Nectarine Baklava

  • 10 sheets filo pastry, thawed if frozen
  • 2/3 cup butter, melted
  • 1 3/4 cups chopped mixed nuts
  • 1 1/2 teaspoons ground cinnamon
  • 1/2 cup superfine sugar
  • grated rind of 2 lemons
  • juice of 2 lemons
  • 1 tablespoon orange flower water
  • 4 nectarines
  • powdered sugar
  • nectarine slices to garnish, if desired
  • fresh herbs to garnish, if desired

    Preheat oven to 350F (175C). Cut pastry sheets in half, then cut each half in quarters.

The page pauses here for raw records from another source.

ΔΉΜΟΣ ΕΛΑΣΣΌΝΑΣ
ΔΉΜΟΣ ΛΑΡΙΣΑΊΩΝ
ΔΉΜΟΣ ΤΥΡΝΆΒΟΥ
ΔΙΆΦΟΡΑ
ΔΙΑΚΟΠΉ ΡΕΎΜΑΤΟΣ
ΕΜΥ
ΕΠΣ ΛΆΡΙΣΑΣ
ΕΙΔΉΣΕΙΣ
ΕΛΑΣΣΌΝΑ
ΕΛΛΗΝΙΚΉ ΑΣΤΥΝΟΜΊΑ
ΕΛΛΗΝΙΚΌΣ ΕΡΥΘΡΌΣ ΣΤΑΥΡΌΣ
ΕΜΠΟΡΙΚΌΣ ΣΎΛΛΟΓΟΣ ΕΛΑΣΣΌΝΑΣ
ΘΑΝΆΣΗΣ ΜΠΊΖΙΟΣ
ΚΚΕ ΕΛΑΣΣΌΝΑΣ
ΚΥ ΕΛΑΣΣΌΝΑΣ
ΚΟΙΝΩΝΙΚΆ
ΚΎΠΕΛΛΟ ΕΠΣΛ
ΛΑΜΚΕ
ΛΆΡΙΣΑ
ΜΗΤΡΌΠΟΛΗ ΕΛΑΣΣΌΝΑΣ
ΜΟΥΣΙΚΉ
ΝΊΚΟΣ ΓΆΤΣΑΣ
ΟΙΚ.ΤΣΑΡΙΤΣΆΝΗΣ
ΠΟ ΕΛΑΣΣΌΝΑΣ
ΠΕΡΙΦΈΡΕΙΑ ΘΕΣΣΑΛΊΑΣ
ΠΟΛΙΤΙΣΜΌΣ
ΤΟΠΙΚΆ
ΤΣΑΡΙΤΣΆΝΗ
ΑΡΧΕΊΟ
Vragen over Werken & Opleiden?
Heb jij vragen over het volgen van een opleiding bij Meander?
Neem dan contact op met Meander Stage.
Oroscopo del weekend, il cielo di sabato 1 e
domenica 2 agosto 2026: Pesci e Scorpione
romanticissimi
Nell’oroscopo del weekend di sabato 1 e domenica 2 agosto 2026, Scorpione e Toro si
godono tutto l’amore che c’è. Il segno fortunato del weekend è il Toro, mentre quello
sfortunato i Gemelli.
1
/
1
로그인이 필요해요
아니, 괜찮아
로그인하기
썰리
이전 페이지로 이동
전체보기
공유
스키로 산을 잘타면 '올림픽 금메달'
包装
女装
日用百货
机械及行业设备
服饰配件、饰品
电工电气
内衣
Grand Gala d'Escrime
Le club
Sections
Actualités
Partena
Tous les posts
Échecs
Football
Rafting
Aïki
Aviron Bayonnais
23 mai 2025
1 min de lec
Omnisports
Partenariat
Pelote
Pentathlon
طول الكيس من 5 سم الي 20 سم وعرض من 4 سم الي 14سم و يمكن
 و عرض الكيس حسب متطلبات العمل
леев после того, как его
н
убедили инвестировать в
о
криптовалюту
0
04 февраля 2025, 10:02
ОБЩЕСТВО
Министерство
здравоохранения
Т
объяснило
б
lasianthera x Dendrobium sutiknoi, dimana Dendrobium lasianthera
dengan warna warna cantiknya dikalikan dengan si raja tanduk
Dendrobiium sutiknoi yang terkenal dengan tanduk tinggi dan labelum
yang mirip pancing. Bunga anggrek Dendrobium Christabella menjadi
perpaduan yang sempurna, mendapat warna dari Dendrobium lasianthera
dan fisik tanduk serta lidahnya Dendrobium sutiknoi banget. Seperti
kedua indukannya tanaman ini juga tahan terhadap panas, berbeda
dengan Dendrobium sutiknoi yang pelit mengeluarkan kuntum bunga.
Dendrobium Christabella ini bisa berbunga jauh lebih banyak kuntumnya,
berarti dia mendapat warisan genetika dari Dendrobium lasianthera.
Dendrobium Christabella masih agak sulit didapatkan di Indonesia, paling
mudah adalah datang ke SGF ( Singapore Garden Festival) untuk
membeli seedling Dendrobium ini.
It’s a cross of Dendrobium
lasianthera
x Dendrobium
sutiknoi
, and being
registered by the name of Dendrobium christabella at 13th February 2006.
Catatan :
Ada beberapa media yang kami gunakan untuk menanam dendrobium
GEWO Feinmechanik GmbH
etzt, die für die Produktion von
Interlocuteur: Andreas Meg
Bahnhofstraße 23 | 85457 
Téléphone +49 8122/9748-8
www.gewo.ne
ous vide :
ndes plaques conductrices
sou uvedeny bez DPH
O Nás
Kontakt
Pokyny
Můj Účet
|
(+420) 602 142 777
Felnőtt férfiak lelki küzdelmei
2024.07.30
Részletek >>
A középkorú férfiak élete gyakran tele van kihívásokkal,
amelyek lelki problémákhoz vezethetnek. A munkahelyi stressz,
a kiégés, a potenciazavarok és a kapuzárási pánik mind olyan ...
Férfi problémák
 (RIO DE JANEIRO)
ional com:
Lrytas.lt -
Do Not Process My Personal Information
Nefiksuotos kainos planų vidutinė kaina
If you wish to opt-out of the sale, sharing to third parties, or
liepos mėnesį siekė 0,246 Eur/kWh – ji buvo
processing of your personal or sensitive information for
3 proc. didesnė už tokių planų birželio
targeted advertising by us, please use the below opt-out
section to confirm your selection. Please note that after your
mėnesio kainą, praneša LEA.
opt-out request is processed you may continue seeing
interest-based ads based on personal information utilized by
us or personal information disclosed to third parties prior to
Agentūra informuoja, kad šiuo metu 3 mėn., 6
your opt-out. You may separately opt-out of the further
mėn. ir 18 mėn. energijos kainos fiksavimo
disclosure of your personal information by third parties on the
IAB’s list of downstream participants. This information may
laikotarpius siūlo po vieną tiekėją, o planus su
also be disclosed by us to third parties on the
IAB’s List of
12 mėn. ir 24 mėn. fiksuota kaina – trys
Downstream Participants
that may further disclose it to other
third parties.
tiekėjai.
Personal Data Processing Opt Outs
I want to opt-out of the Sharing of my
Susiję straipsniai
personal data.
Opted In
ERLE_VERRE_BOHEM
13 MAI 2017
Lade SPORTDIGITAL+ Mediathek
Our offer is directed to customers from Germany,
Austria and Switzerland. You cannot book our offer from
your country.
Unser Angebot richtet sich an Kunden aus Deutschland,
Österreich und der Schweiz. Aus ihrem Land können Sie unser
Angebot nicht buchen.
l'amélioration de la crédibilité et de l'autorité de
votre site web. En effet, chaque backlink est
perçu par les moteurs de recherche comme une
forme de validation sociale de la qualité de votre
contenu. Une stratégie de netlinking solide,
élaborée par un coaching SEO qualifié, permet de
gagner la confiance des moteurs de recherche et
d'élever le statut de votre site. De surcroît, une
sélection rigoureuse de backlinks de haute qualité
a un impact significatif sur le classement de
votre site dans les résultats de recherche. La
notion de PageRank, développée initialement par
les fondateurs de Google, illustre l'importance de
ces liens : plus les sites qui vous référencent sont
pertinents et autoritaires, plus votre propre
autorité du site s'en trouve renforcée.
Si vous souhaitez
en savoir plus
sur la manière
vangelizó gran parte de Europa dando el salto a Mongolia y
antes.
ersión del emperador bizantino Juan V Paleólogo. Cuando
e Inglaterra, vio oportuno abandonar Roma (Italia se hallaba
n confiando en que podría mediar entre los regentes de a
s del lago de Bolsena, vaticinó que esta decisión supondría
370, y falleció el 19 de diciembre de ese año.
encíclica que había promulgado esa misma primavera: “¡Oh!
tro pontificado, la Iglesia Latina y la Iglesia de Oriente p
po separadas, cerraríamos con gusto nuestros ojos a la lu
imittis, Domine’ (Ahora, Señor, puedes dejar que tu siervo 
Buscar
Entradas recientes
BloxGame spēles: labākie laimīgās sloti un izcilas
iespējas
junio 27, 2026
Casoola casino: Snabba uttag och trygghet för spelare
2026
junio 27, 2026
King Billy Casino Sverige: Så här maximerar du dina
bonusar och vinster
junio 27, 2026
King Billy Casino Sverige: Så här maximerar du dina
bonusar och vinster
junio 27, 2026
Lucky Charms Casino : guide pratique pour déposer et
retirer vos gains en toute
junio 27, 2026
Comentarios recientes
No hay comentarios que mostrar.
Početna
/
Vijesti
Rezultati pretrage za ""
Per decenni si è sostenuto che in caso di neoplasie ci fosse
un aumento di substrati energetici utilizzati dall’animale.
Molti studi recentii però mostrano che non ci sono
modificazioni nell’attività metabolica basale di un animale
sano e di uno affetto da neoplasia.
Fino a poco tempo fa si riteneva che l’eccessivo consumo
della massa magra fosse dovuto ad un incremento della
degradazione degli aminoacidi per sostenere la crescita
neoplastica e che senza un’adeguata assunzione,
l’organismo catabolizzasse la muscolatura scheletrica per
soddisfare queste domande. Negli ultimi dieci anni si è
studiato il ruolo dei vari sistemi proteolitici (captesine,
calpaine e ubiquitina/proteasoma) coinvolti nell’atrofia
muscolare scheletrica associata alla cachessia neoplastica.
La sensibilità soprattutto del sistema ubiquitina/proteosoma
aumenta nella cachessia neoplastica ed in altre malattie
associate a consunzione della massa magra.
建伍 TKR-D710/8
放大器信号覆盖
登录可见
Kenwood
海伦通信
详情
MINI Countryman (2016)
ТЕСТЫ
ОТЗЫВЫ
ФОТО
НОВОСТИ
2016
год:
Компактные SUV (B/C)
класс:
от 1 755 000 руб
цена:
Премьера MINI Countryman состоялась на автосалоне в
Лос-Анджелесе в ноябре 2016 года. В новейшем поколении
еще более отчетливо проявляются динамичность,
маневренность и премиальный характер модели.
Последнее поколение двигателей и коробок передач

Working quickly, brush 1 cut sheet of pastry with melted butter. Line 8 individual 4-inch pans with 1 piece of pastry. Brush 3 more cut sheets with butter and lay cut pieces into pans, overlapping each other at different angles. In a bowl, combine nuts, cinnamon and 1/2 of sugar; spread 1/2 of nut mixture over pastry. Cover with 2 more layers of pastry, each brushed with butter, then top with remaining nut mixture. Cover with remaining pastry, brushed with butter. Press down pastry in pans and bake 20 to 25 minutes, until golden-brown. Meanwhile, in a saucepan, combine remaining sugar and lemon juice. Cook, over low heat, until sugar dissolves. Stir in lemon rind and orange flower water. Bring to a boil and simmer 3 minutes; cool slightly. Slice nectarines into syrup, turning carefully to coat. Spoon into center of pastries and dust edges with icing sugar. Serve lukewarm or cold, when pastries have absorbed some syrup. Garnish with nectarine slices and fresh herbs, if desired. Makes 8 servings.